Wer gerne Kerzen anzündet, sollte eines wissen: Die erste Brenndauer ist entscheidend. Viele unterschätzen, wie wichtig es ist, die Kerze von Anfang an richtig zu behandeln. Besonders bei größeren Modellen empfiehlt es sich, sie mindestens zwei Stunden lang zu lassen – oder solange, bis die gesamte Oberfläche mit flüssigem Wachs bedeckt ist.
Warum ist das so wichtig? Ganz einfach: Wenn die Kerze nur kurz brennt, schmilzt nur die Mitte, während der Rand hart bleibt. Beim nächsten Anzünden frisst sich der Docht dann immer tiefer ins Wachs, während der äußere Rand weiter abbröckelt. Das nennt man „Tunneling“ – und es verkürzt die Lebensdauer der Kerze erheblich.
Kleinere Kerzen hingegen brauchen weniger Zeit. Hier reichen oft schon 30 bis 45 Minuten, um eine gleichmäßige Schicht flüssigen Wachses zu erzeugen.

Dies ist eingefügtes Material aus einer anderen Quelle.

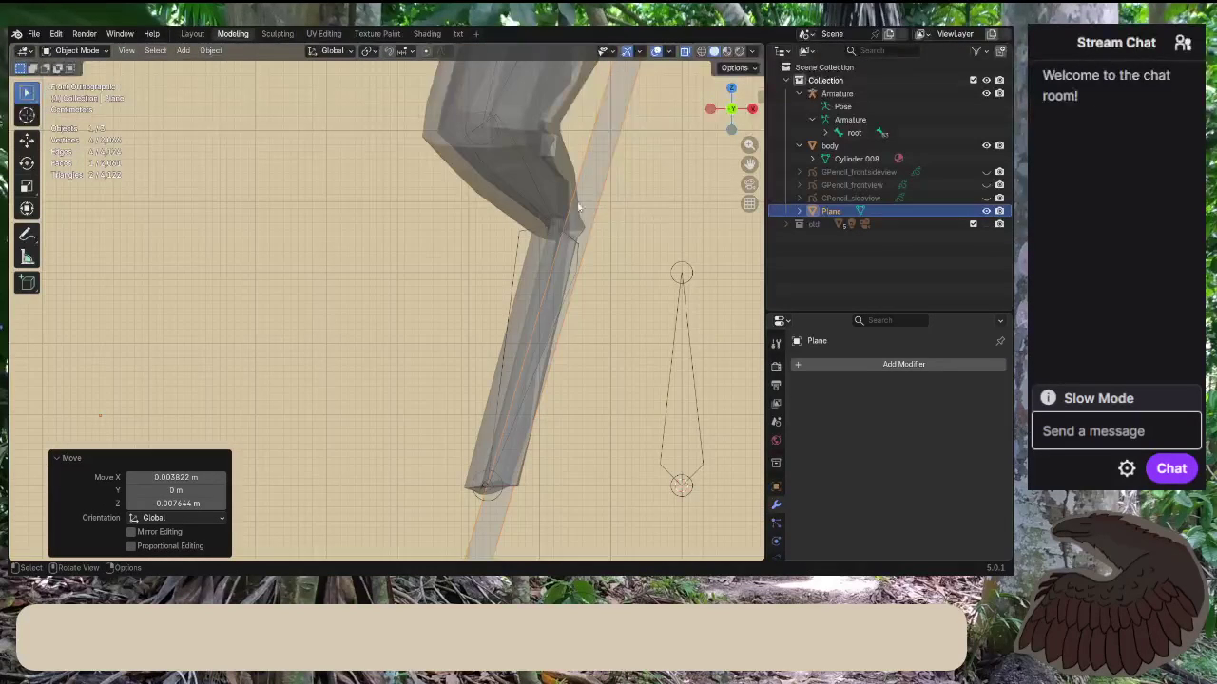
key("r")
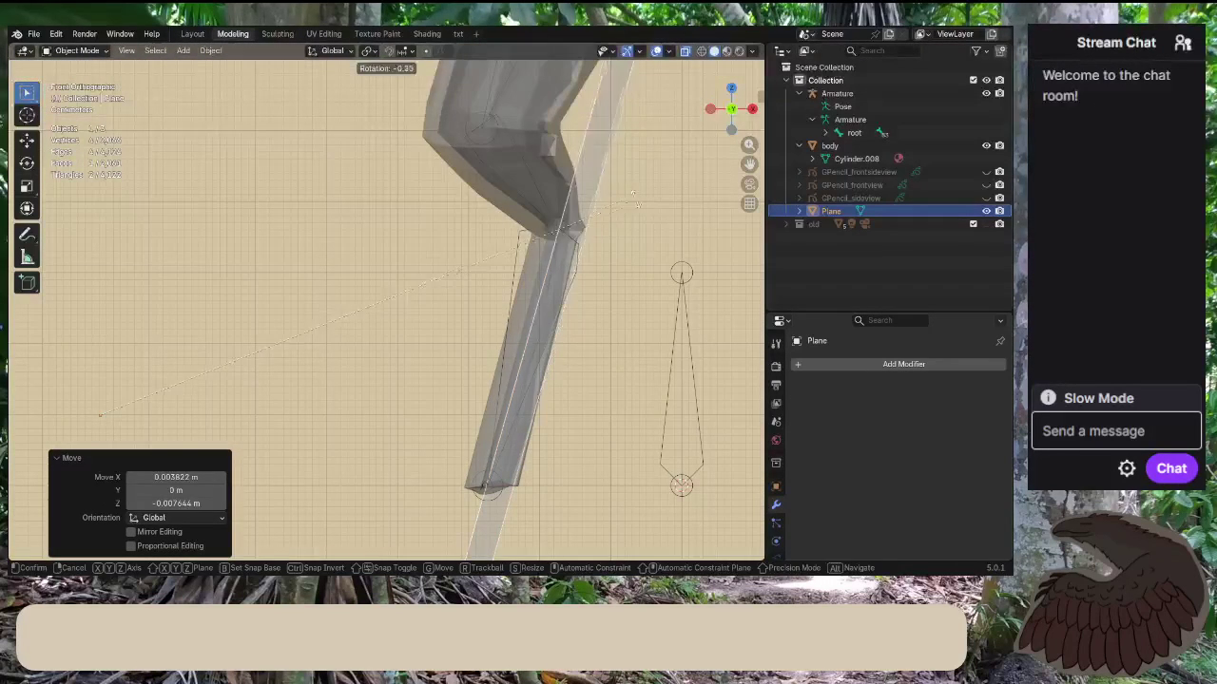
left_click(632, 195)
Rotate the Plane a further -0.488° with the leg centred in view.
scroll(609, 200, "up", 2)
scroll(581, 193, "up", 1)
middle_click_drag(582, 193, 556, 185, "shift")
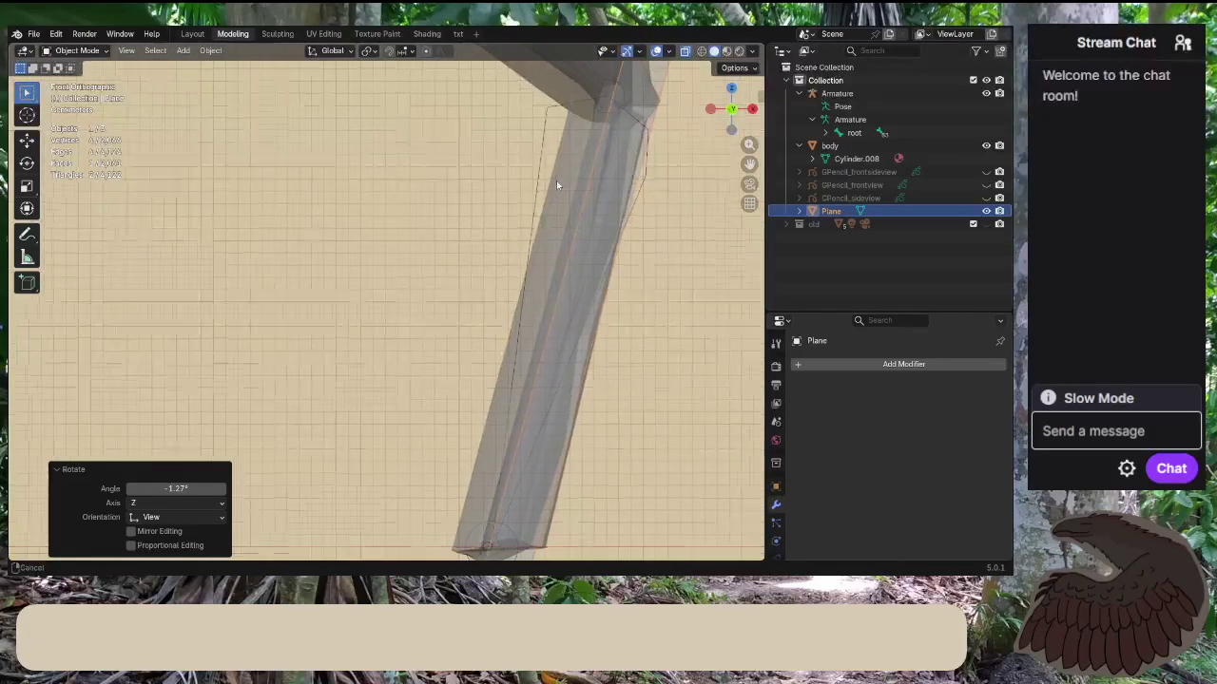
key("r")
left_click(652, 196)
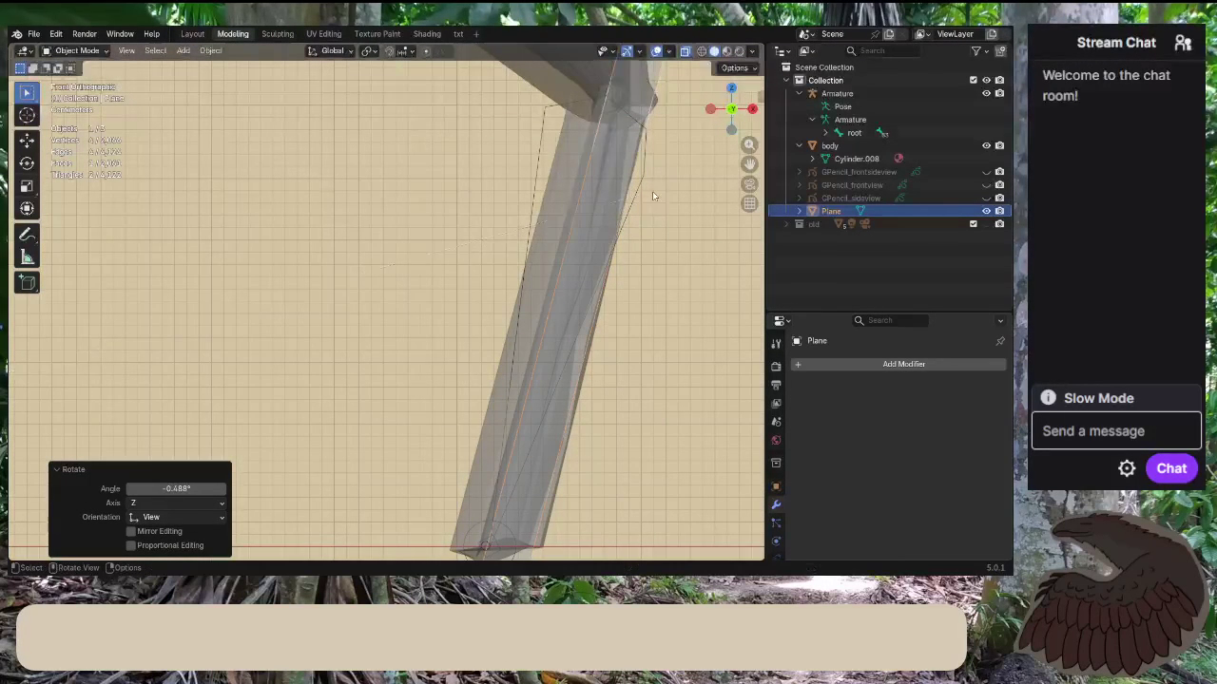
Fine-tune the Plane's position with a small move.
scroll(579, 217, "down", 2)
scroll(538, 358, "up", 3)
scroll(538, 358, "up", 2)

Wichtig ist immer: Die Wachsschicht sollte beim ersten Brennen vollständig schmelzen – von Rand zu Rand. So bildet sich beim Abkühlen eine glatte Oberfläche, die beim nächsten Mal gleichmäßig abbrennt.
Auch danach gilt: Nie länger als vier Stunden am Stück brennen lassen. Zu langes Brennen kann zu Überhitzung führen und den Duft oder die Farbe beeinträchtigen. Mit der richtigen Pflege hält eine hochwertige Kerze nicht nur länger, sondern sorgt auch für ein stimmungsvolles, sicheres Ambiente.